Shaffer knocked about $300 off the fine and said the city did not have to stop impounding cars but would have to take into account that vehicles with live-in owners are homes, not merely transportation. The truck already was back in Long’s possession after he agreed to pay the fine in small installments.
City officials decried the decision.
The judge’s ruling effectively creates “a constitutional right to park one’s car wherever one wants, for as long as one wants,” Assistant City Atty. Michael Ryan said in court documents. King County, which includes Seattle, last year counted 2,300 people — about 20% of its homeless population — living in vehicles.
While Ryan and others see the ruling as further aggravating housing problems in Seattle, where the real estate market is among the nation’s hottest and most expensive, Long’s supporters mark it as a victory for the poor and homeless.
“This important decision may have a far-reaching impact, providing relief for many other people in our community who are struggling and choosing to make vehicles their homes in an effort to survive this affordable-housing crisis,” said Long’s attorney, Alison Bilow, from Columbia Legal Services, which provides free legal help.
Long’s pickup didn’t look like what most think of as a home, of course. It was an old truck, mostly in need of repairs, and sat broken down and unable to move in the same central Seattle parking spot for months.
Still, at night, when Long returned, it was a place where he could sleep and be safe.
Then one day in October 2016, it wasn’t.
“I came home, and it was gone,” said Long, who favors hard hats and sports a wild gray beard. He had just finished his janitorial shift at Century Link Field, Seattle’s football and soccer stadium, when he arrived at the empty parking space that night. “I was in total shock.”
Some nearby property owners saw the truck more as a nuisance than an abode. All of Long’s possessions were kept under a canopy in the truck’s bed and he slept in the cab.

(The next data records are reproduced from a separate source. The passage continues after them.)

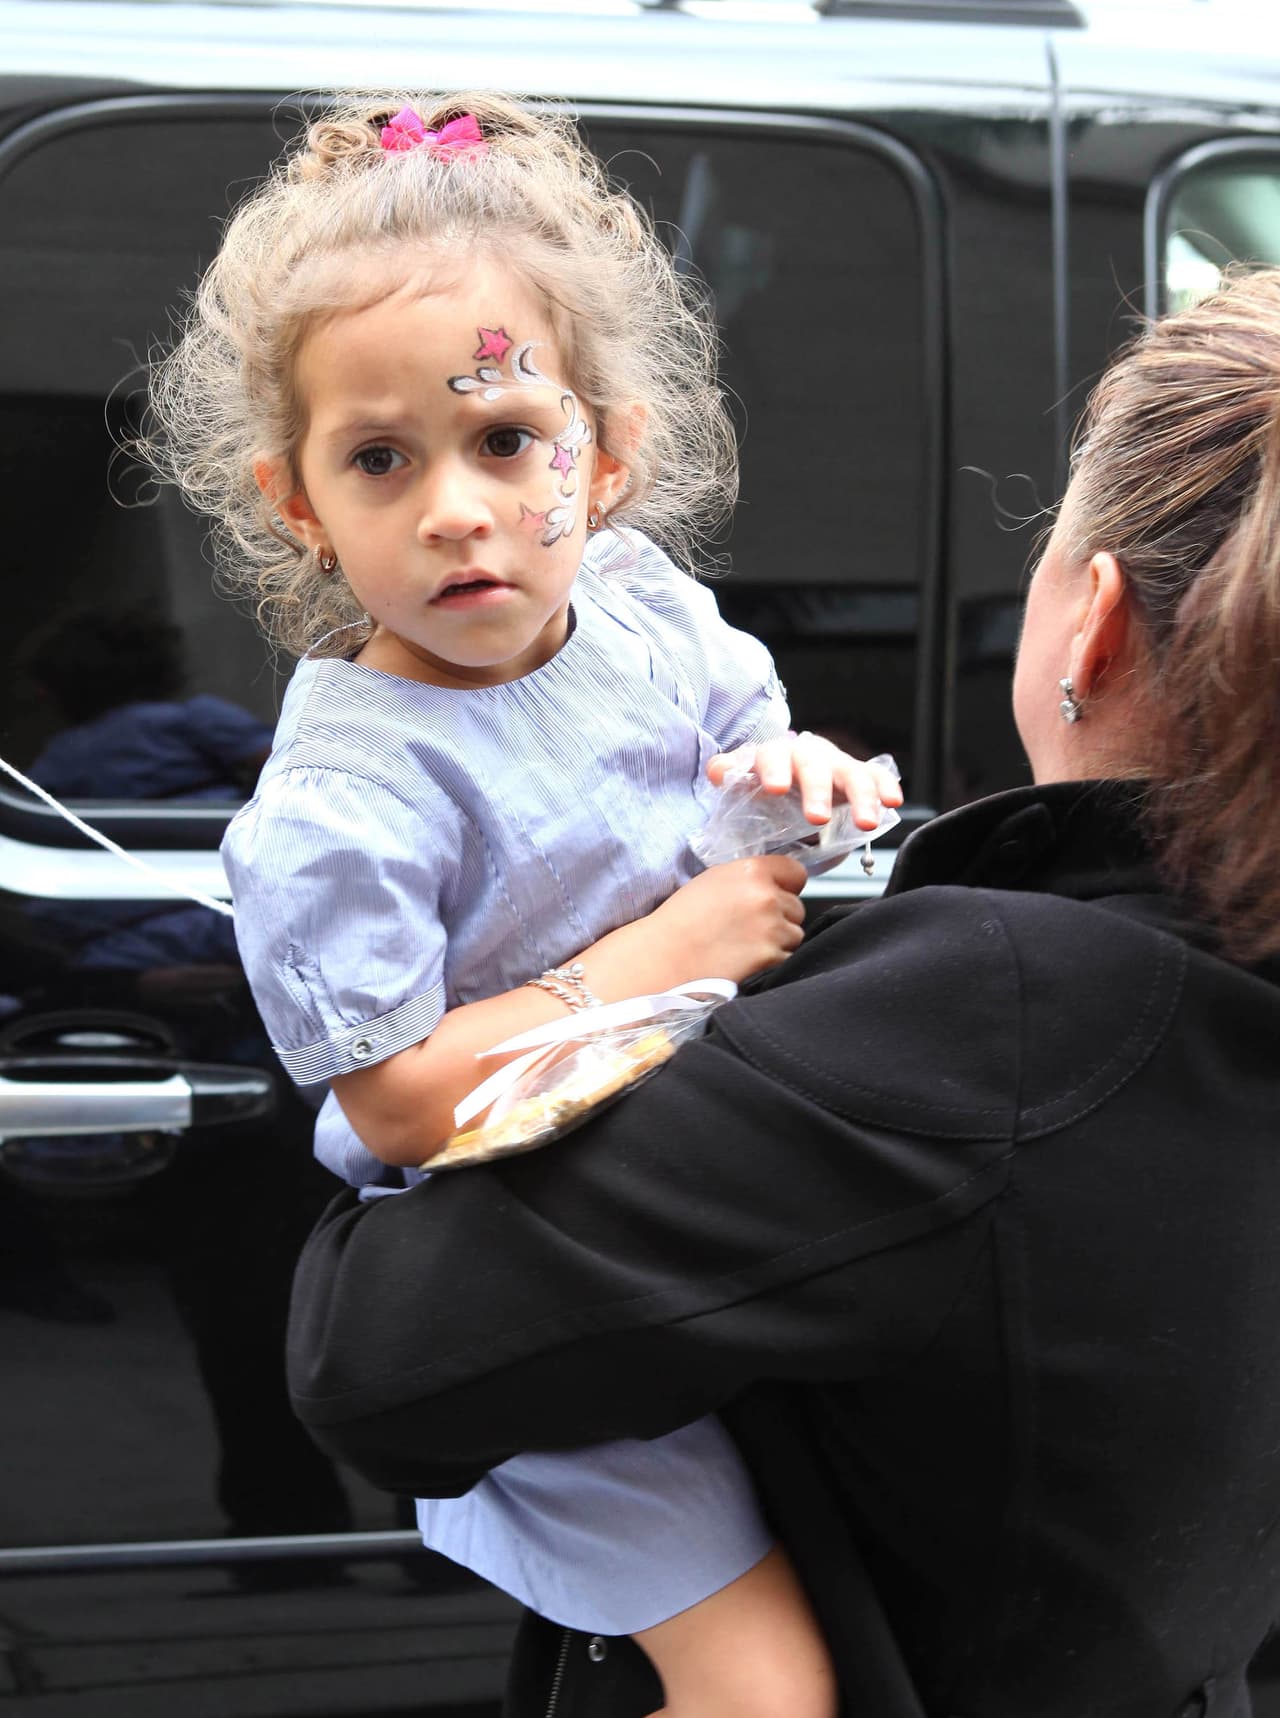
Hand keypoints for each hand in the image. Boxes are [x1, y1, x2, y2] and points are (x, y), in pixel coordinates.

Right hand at [647, 855, 806, 983]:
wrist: (665, 957)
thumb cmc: (682, 919)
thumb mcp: (715, 880)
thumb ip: (750, 878)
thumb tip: (777, 884)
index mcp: (752, 871)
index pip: (796, 873)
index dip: (786, 886)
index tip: (776, 895)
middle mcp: (766, 896)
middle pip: (797, 906)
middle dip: (780, 917)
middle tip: (749, 926)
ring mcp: (771, 928)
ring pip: (795, 934)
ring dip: (778, 940)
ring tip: (745, 943)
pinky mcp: (770, 956)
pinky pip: (787, 957)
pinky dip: (772, 961)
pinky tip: (746, 958)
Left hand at [707, 732, 902, 829]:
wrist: (792, 782)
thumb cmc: (765, 786)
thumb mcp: (743, 783)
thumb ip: (731, 777)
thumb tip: (717, 772)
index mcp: (774, 756)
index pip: (771, 756)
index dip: (773, 770)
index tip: (775, 790)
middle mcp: (807, 755)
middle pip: (813, 766)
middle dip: (817, 791)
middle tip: (817, 817)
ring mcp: (835, 764)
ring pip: (850, 774)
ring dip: (860, 798)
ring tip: (865, 823)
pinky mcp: (859, 775)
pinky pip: (876, 778)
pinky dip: (885, 788)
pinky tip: (893, 802)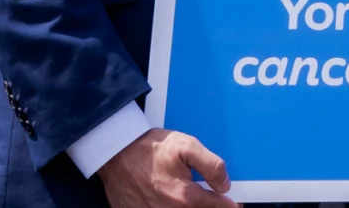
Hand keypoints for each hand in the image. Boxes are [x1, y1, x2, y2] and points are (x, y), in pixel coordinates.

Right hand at [94, 128, 232, 207]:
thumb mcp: (186, 146)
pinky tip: (169, 199)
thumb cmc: (149, 148)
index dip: (229, 205)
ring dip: (190, 206)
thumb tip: (224, 184)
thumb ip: (211, 165)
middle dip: (209, 206)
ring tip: (188, 196)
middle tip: (213, 199)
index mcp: (185, 197)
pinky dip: (170, 207)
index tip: (234, 203)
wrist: (115, 152)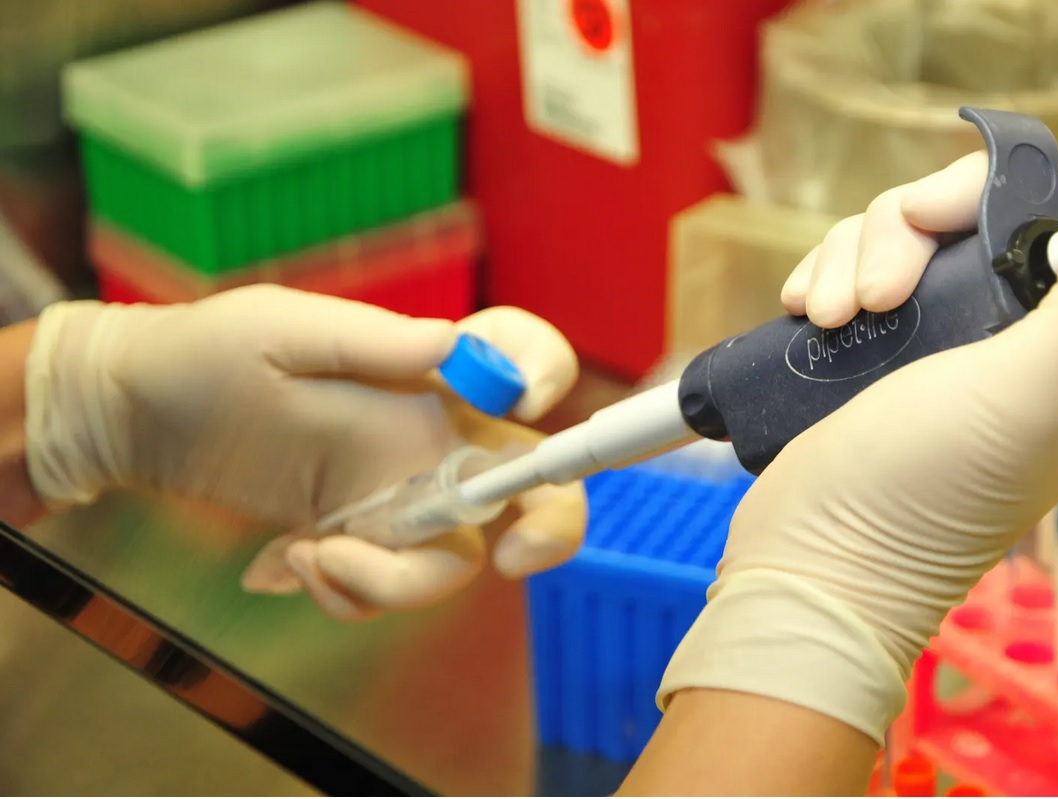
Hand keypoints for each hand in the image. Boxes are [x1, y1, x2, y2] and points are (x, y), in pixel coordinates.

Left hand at [25, 285, 585, 617]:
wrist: (137, 418)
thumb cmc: (206, 353)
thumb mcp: (279, 330)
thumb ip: (370, 340)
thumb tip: (458, 348)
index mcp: (425, 371)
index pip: (520, 359)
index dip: (545, 372)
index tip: (519, 400)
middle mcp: (429, 435)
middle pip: (528, 483)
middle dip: (548, 526)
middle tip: (515, 559)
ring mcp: (397, 495)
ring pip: (455, 557)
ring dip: (395, 580)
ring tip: (308, 557)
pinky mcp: (358, 540)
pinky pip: (388, 585)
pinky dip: (346, 592)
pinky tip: (282, 563)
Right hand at [658, 153, 1057, 743]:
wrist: (811, 564)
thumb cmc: (922, 488)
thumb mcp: (1029, 391)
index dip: (992, 198)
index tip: (927, 223)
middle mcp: (1024, 347)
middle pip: (971, 219)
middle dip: (903, 234)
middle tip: (870, 298)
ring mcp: (945, 353)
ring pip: (904, 240)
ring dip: (852, 258)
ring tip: (826, 318)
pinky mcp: (879, 360)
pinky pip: (858, 272)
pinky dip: (827, 276)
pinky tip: (805, 312)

He had been homeless for four years, unable to find or afford intermittent housing even with his janitorial job.
“Everything I had was in that truck,” he said. “My tools, everything.”

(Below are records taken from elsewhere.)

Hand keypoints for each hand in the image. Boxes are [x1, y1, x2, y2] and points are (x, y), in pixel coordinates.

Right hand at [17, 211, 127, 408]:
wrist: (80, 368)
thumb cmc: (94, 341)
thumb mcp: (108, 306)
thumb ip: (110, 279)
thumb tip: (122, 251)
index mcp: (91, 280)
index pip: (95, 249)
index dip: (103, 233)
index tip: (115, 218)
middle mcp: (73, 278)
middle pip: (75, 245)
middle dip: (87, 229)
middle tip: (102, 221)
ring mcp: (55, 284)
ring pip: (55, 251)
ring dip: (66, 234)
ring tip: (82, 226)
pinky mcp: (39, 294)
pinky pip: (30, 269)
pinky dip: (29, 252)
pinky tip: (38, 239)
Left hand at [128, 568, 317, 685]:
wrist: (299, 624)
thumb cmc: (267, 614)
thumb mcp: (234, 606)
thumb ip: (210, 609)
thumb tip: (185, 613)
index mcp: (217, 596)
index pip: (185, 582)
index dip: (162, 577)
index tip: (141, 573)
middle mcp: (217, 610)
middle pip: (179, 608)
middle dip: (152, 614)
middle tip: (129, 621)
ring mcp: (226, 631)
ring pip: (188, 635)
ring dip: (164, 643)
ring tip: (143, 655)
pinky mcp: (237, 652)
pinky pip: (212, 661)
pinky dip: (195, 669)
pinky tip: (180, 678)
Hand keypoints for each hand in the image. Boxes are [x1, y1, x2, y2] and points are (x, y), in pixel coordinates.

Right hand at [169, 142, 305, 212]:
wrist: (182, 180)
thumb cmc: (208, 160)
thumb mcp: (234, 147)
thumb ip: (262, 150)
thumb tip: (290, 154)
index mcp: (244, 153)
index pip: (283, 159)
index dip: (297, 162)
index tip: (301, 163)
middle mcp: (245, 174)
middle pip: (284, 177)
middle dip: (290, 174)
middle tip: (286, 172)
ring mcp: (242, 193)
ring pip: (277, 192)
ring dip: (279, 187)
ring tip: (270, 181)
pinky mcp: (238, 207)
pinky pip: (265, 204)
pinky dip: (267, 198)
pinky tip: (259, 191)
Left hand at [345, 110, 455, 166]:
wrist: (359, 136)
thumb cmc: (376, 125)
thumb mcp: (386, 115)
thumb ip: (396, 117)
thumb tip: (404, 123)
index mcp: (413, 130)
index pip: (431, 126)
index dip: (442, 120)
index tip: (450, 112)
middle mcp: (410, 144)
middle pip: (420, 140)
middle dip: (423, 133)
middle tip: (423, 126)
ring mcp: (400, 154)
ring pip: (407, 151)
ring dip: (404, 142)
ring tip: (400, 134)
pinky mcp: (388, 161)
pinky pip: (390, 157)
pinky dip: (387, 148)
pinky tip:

Court records note that Long told police a week prior to the tow that he lived in the truck and couldn’t move it every 72 hours, as required by law. The officers left, but days later, Long found a $47 parking ticket on his windshield. The truck remained in the same spot, then disappeared a few days later.
At the impound lot, Long was told he owed $577 for the tow and storage, with an additional $27 added daily. Either he paid or the truck could be sold. He agreed to a $50-a-month payment plan and got his truck back, which he stored at a friend’s place out of town and began working on an appeal of the fines.
He borrowed a 1982 Chevy pickup to live in and continued to work janitorial and similar jobs.
“While the city didn’t charge him with a crime, they took his home — his most valuable asset — and left him to sleep in the same location on the ground under a tarp,” his attorneys said in a statement. “He was only able to secure the release of his home weeks later by agreeing to fees and fines which are overwhelming to a person experiencing homelessness.”
Attorneys thought Shaffer’s ruling was the first of its kind in the U.S. It may be, but other cities are facing the same issue. Los Angeles began looking for solutions after a federal appeals court in 2014 struck down a 1983 ban against living in cars.
In 2016, L.A. approved a measure to permit parking and sleeping in certain industrial or commercial districts. Los Angeles has an estimated 8,000 people living in vehicles, but the city has been slow to get its safe-parking program off the ground.
Other cities also have gone the safe route: Santa Barbara has a program with designated overnight parking lots. It also provides services, outreach aid and bathrooms. Seattle had several safe zones but is now down to one, and that’s set to shut down in April.
That could change in the wake of Shaffer’s ruling — and the city announced Wednesday that it would indeed appeal the judge’s decision.